Pleo unveils finance AI agents amid broader business transformation

The Danish fintech launched a suite of agentic AI tools designed to reduce administrative work for finance teams. Separately, it has confirmed a workforce reduction affecting around 50 employees, primarily in engineering and data.


Pleo unveils finance AI agents amid broader business transformation Image by: Pleo

On 11 June, Pleo unveiled a suite of “agentic” AI tools that it says will help finance teams reduce administrative work. The software agents are designed to autonomously handle expense-policy checks, invoices, treasury monitoring and bookkeeping, escalating only the cases that need a human.

Agentic AI gives finance leaders a clear path to free themselves from administrative tasks,” chief executive and co-founder Jeppe Rindom said. A beta is due in July.

Separately, Pleo recently cut around 50 roles, primarily across its engineering and data teams. Although reports of the layoffs surfaced shortly after the AI announcement, the workforce reduction had taken place earlier and was not directly tied to the launch of the new products.

What the agents do

The suite includes five specialised agents. The Policy Agent, which is already live, applies company spend rules in real time, flagging exceptions and directing approvals to the right person.

The AP Agent handles invoice processing end-to-end, from ingestion through email to payment tracking. A Treasury Agent monitors cash flow and tracks spend against budget, surfacing overspend risk before it materialises.

An Accounting Agent manages transaction coding, account reconciliation and book closing, escalating only items that need human review. Pleo is also releasing its own MCP (Model Context Protocol) server, an infrastructure layer that lets finance teams connect third-party AI tools, including ChatGPT Codex, Gemini and Copilot, directly to Pleo’s data environment.

The layoffs in context

The roughly 50 cuts fell on Pleo’s “Offering” teams, which span product, technology, design and data and employed about 300 people beforehand. Staff in Denmark, the UK and Germany were affected, some at senior level, as first reported by tech.eu.

The changes were “designed to strengthen focus, simplify decision-making, and accelerate product delivery for customers,” a spokesperson said, “while reflecting the increasing role of new technologies in how product and technology teams operate.”
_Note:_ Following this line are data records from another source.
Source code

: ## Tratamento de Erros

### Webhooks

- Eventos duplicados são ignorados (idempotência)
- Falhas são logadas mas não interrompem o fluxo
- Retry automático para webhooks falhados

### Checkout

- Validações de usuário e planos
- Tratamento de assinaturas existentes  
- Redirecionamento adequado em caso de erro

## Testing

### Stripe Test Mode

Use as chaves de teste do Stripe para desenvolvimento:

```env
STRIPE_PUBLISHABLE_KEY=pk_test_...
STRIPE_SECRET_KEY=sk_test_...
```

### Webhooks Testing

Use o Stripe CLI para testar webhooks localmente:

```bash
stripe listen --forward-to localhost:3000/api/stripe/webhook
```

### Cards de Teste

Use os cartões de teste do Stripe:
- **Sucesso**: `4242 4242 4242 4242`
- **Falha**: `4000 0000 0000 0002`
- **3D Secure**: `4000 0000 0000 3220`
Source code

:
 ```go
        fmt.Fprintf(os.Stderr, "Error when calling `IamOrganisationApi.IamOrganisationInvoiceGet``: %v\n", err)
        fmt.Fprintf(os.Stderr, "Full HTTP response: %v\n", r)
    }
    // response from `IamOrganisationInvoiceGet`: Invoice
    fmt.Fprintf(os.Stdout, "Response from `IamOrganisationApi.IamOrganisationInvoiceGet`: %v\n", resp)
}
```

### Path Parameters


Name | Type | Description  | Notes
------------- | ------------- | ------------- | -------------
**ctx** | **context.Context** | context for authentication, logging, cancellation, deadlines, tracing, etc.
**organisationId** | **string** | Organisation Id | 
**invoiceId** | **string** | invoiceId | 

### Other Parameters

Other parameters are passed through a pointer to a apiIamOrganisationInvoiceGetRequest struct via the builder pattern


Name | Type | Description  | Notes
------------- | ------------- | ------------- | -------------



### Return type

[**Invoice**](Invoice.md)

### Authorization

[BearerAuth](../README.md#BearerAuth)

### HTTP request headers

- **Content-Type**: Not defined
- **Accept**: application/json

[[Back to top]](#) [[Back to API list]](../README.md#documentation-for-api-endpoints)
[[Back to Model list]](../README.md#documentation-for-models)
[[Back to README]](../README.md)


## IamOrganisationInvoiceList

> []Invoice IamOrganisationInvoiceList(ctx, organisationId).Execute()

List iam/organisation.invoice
This is Pleo’s third round of cuts since 2022. Last autumn’s roughly 100 redundancies fell on commercial and go-to-market staff, while a 2022 round took around 15 per cent of the workforce.

A leaner company in a tougher market

Pleo was valued at $4.7bn in late 2021 after raising $200m at the peak of the fintech boom. Last year, its backer Kinnevik wrote the stake down to an implied $1.62bn, about a third of that peak.

The competition is closing in. US spend-management leader Ramp bought Stockholm’s Billhop this year to enter Europe directly, in a market already bracing for consolidation.

Yet Pleo is not shrinking on every measure. Founded in Copenhagen in 2015 by Rindom and Niccolo Perra, the company still employs more than 800 people, says over 40,000 businesses use its tools, and reported 37 per cent revenue growth in 2024.

AI and the workforce question

The agents Pleo is selling target its customers’ finance staff, not its own engineers, so the launch did not literally replace the people it let go. The internal “new technologies” most likely refers to the AI coding tools now standard across software teams.

The pattern is familiar in 2026. GitLab restructured for the “agentic era,” while Meta, Oracle and Atlassian have all tied cuts to an AI build-out.

As Mark Zuckerberg told Meta staff, layoffs dressed as AI are often about cost underneath. The wider 2026 layoff wave has been justified by AI productivity that has not always materialised.

In Pleo’s case, the company says the two events are unrelated. The first test of the AI strategy will be whether the July beta lands on time, and whether the next set of accounts still shows growth.